上手なお買い物にはセンスが要る!少しずつテクの差が出てくる渋いゲーム!

ざっくり解説

 『ジャイプル』の作者ポーコンの手掛けるお買い物ゲームです。ざっくり言えば『宝石の煌き』のようなチップを取る→取ったチップでお買い物といったゲーム性です。

 本作のユニークなのところは市場のタイルを補充するタイミングが任意で行えることです。値段・内容ともに大きく変動するので、自分だけ有利に補充できるタイミングを見測りたいです。

 購入したタイルを配置するタイル配置ゲームの要素もあります。この時に2×2の4マス集合を作ると、ピラミッド形式で上にタイルが置けます。この際にコスト割引があるのが面白いです。ざっくりいえば、最終的に同じ色・同じ動物のタイルをいい感じにうまく固めて置いた人が勝つゲームです。

ゲームは物々交換の時代がテーマって感じだね。僕の大好物の魚を交換に使うなんてとんでもない(笑)

長所

 基本は順当にプレイしていると大差がつかない調整されたゲームになっています。ちまちま積み重ねた優位性の差(アドバンテージ差)で勝つ印象で良いでしょう。

 2×2の上段への配置割引ルールと、同色のタイルを固めるルールが相反しやすいです。ここら辺を上手い事まとめるセンスが求められます。なかなか良い意味でむず痒いゲーム性になっています。

短所

 結局何で差がつくのかと思うぐらい地味なゲームです。地道なテクがじわじわ点差を生むタイプのゲームです。面白さの根幹となる部分がいかんせん地味です。万人には受けない可能性が高いと思います。

 人数にもよりますが13枚目のタイルでゲーム終了というのが早すぎます。得点計算を複雑にしない配慮でしょうが、2人プレイとかだとかなり消化不良なところで終わります。

ベストプレイ人数

 2人です。手番の数が多いほどゲームをコントロールしやすいので、少人数が向いていると明確に言えます。3人も悪くなく、4人は殆どゲームをコントロールできないでしょう。

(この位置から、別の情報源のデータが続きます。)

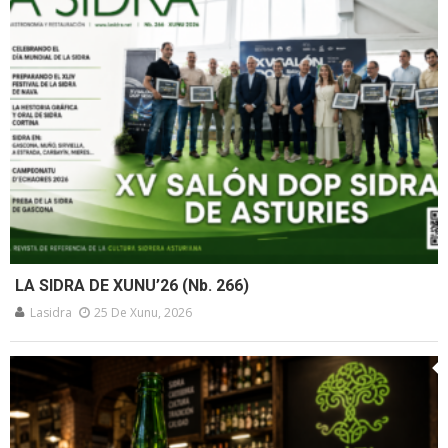
LA SIDRA DE XUNU’26 (Nb. 266)
Lasidra
25 De Xunu, 2026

 ただ2人で遊ぶと13枚目で終了というのがあまりに早い印象があります。もうちょい遊びたいぐらいのところで終わるので、2人用ルールがあればもっと化けるのになと思うゲームです。

管理人

2人用の丁度良いルールがあったら教えてやってください!

個人的な評価

 ざっくりいえば『宝石の煌き』と『ジャイプル』の市場コントロールの要素を足して2で割ったゲームです。そこにタイル配置の要素を加えて差別化を図った。そんな印象を持ちます。

 ゲームとしてはお買い物ゲームとして手堅い楽しさがあります。大差がつきにくく、直接攻撃もない。現代らしい安心して遊べる調整がなされたゲームです。

 反面、良さの要素が地味です。これが目玉とか、華のある要素と言われると非常に難しいゲームと言えます。じわじわテクの差で点数差が開くゲームなので、どちらかといえば玄人向けなゲームかなと思います。

 プレイ回数は1回。2人で遊びました。悪くないです。ゲームってこういう手堅いのでいいと思います。華はないけど、レストランの定番メニューとしてずっと君臨しつづけるタイプの手堅さを感じました。

 何よりタイル補充はタイミングが大切なんですが、やり過ぎると手損が激しいってあたりが悩ましいですね。タイルの積み上げルールもなかなか面白く、もう何度かプレイしてみたいと思う魅力を感じました。